Please tally the lines of the records that contain "Dortmund" and send back only the total.

Collected data:
************
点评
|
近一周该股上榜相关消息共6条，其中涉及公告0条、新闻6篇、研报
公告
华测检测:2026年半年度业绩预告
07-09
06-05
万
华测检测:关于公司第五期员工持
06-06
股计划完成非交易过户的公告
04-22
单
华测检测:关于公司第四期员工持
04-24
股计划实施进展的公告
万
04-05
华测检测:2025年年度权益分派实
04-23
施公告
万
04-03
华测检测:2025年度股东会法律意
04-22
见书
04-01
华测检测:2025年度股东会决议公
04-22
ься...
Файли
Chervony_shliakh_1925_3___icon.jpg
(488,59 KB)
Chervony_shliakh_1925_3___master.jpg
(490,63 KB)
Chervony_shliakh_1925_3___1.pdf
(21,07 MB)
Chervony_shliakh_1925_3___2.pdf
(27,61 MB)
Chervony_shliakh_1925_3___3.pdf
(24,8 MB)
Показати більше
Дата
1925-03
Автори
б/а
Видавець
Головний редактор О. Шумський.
************
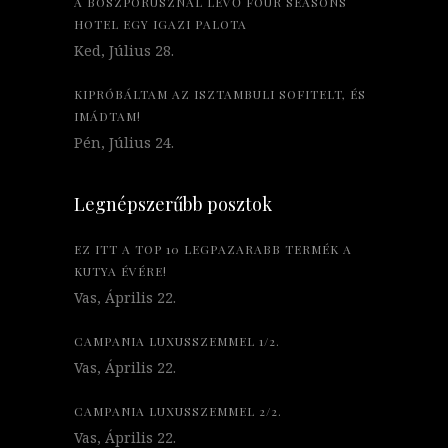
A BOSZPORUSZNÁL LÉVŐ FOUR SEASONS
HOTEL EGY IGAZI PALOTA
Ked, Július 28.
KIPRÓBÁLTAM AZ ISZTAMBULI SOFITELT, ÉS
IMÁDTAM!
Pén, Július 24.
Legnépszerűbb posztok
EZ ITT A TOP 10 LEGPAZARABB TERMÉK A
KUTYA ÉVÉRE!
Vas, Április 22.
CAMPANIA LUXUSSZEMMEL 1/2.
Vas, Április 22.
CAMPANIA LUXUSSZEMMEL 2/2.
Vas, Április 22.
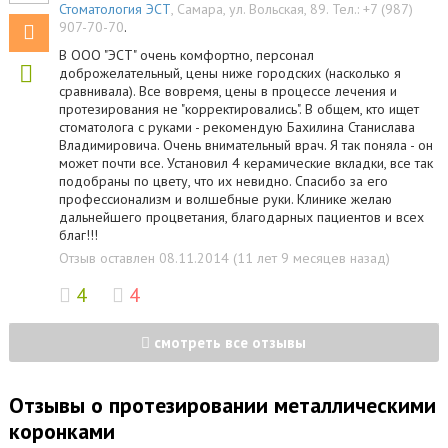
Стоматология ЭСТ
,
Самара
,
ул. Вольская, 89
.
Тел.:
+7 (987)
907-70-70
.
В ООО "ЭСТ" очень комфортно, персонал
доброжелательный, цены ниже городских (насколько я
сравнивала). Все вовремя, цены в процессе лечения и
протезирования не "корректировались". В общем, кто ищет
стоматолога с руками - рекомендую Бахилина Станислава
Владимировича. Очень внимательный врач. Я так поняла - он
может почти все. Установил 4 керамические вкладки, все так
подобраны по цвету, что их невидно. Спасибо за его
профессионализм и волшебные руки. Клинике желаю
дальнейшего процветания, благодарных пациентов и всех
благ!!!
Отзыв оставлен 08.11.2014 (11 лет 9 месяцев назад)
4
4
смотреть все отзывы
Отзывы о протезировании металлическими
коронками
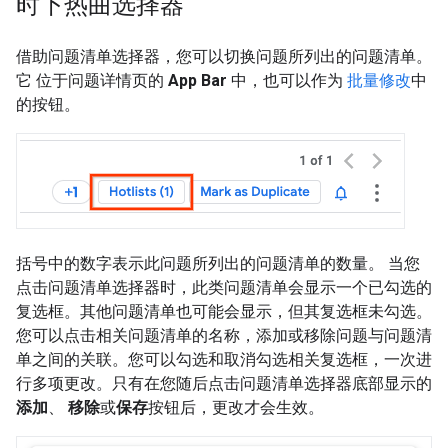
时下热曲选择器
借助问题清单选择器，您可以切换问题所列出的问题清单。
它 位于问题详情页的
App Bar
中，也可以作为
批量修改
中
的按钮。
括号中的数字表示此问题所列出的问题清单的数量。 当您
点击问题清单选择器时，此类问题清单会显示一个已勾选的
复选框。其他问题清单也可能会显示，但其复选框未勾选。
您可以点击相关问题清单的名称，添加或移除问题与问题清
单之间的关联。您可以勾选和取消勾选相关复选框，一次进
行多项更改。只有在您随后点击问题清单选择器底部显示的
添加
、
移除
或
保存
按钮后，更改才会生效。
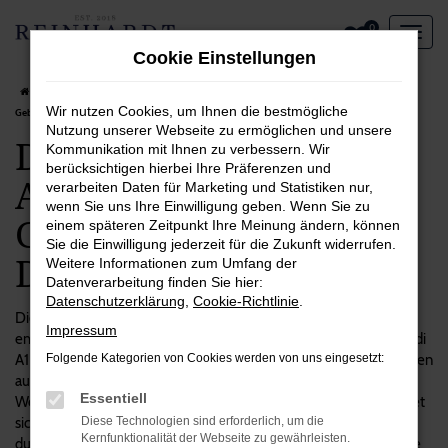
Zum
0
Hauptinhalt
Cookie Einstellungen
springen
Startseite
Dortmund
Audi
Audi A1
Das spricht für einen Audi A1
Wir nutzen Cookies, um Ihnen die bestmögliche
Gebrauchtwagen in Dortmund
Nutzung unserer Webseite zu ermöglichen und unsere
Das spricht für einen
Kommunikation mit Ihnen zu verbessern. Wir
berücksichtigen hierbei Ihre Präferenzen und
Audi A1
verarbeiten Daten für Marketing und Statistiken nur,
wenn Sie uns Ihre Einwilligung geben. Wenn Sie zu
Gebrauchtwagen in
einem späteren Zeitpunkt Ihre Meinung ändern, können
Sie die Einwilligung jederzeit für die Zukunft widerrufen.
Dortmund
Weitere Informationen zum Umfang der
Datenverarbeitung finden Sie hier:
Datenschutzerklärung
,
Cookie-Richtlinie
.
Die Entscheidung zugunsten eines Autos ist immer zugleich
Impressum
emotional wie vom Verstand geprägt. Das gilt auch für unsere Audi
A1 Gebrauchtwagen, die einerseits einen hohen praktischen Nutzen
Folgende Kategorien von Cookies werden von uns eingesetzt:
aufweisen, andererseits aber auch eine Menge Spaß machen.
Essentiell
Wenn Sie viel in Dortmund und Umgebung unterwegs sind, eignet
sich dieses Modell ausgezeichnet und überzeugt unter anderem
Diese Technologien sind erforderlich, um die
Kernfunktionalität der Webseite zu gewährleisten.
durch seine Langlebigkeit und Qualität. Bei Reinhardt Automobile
************
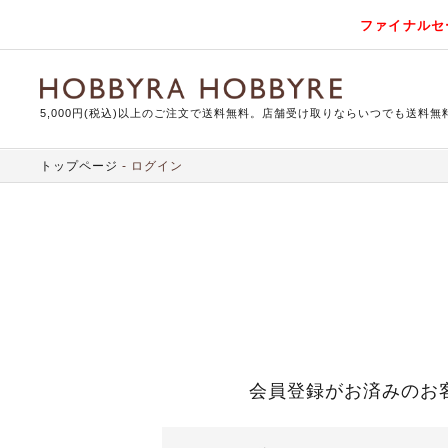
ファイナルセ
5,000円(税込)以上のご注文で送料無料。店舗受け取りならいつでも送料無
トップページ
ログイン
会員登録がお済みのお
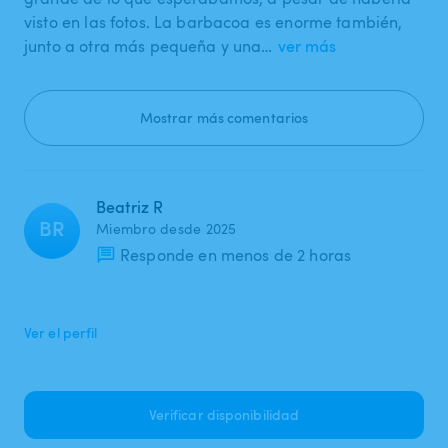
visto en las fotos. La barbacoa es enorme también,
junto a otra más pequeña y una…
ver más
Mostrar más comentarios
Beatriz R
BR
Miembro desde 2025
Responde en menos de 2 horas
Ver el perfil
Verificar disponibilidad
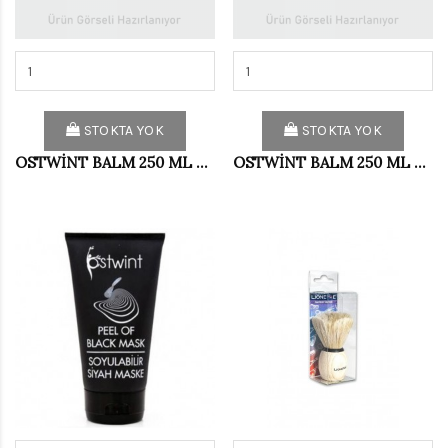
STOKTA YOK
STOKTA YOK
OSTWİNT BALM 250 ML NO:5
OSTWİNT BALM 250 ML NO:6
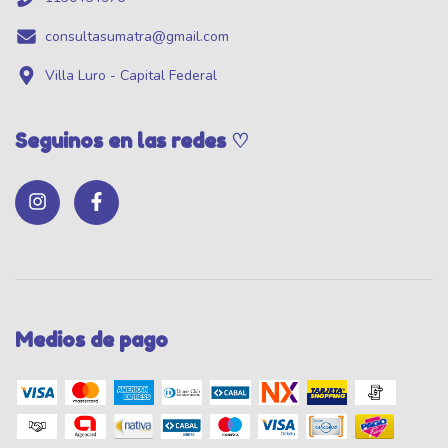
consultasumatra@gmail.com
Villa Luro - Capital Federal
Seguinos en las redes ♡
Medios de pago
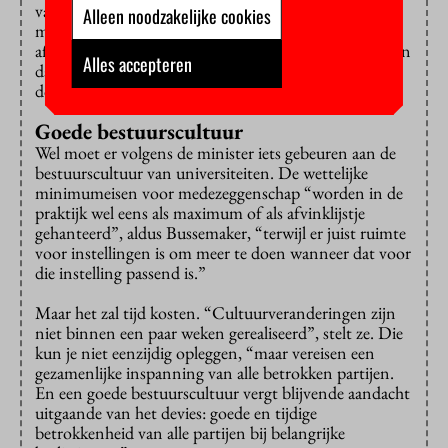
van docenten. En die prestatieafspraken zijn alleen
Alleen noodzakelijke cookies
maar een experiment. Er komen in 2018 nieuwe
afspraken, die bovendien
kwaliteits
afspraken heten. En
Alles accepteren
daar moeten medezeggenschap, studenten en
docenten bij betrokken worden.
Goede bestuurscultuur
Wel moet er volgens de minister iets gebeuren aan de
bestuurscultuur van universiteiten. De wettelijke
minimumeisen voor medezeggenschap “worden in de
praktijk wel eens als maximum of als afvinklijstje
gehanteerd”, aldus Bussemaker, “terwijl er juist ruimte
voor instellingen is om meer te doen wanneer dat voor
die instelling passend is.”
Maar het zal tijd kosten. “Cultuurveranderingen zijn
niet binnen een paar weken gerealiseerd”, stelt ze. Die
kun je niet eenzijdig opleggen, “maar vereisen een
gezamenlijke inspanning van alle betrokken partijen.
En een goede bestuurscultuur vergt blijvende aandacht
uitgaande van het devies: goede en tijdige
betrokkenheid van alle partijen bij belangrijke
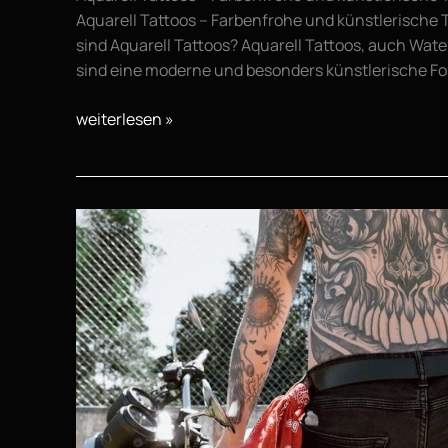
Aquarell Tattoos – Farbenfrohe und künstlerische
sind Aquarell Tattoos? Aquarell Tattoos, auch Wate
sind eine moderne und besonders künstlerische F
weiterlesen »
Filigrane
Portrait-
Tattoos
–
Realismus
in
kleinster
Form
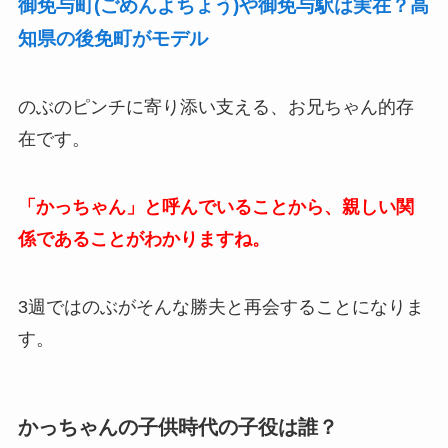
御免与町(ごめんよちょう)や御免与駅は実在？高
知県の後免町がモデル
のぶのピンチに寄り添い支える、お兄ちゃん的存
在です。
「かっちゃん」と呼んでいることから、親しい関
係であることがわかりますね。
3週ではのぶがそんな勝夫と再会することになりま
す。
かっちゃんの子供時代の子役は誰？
************
▸ **Output below**
4